Find the lines below that contain the string "bệnh". Copy each one.

■ Data shown ■

•••••

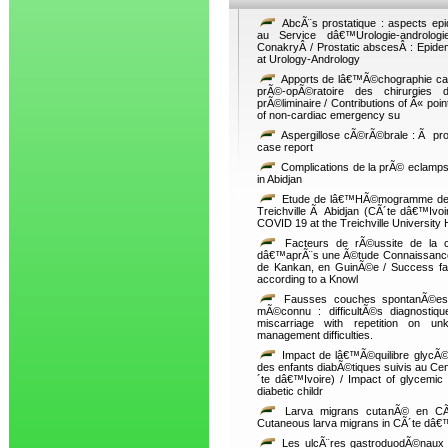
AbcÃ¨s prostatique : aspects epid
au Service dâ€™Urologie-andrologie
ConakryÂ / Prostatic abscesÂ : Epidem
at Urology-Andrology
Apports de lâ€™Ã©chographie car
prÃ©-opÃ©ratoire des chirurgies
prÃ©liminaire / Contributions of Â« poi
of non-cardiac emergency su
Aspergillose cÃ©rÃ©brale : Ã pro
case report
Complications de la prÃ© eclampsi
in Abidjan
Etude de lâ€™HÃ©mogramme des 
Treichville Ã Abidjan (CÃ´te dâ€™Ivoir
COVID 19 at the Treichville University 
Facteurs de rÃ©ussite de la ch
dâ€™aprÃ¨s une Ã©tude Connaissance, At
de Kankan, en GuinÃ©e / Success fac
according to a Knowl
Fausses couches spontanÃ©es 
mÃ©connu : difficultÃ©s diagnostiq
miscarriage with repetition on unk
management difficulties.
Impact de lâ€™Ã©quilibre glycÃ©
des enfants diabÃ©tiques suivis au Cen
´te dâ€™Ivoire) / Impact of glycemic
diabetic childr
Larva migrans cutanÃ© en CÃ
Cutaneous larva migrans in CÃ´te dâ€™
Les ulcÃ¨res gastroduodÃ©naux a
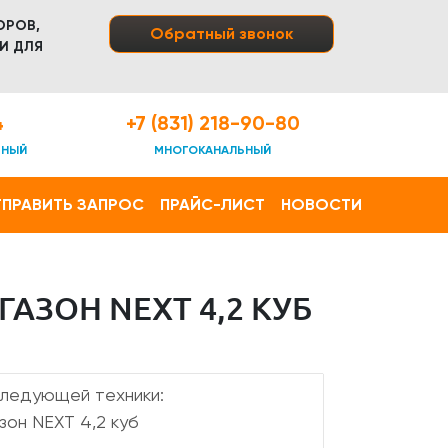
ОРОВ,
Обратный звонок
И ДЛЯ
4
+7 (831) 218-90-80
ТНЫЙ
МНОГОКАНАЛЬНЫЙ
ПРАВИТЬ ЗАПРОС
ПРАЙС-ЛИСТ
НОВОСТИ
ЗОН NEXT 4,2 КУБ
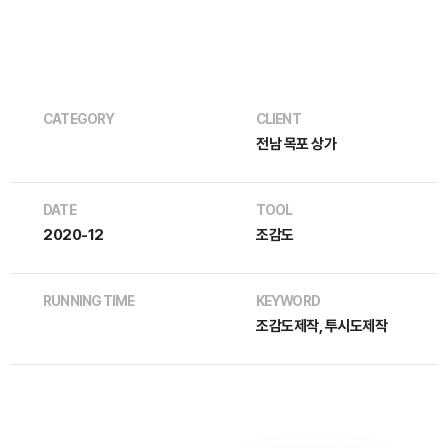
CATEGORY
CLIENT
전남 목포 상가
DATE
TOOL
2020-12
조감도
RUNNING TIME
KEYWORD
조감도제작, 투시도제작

•••••

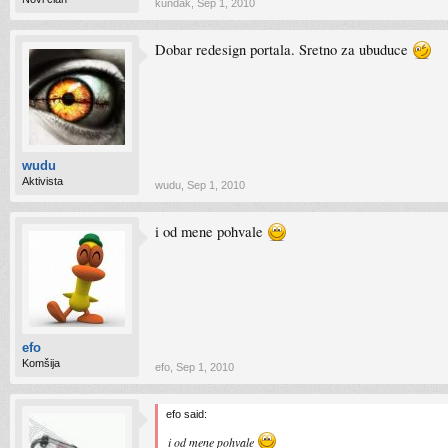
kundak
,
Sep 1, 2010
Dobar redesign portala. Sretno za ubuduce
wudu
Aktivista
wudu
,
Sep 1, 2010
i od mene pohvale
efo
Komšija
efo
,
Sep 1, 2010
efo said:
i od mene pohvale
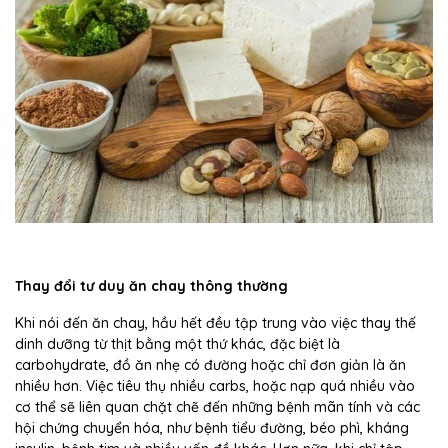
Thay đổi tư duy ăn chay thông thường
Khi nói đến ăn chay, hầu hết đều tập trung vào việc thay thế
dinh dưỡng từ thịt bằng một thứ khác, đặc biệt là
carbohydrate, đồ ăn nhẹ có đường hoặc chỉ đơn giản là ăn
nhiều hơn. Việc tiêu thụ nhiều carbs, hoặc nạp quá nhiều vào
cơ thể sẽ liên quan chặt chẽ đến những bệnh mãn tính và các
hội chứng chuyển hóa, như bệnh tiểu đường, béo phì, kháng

•••••

■ Finished exercise ■
cơ thể sẽ liên quan chặt chẽ đến những bệnh mãn tính và các
hội chứng chuyển hóa, như bệnh tiểu đường, béo phì, kháng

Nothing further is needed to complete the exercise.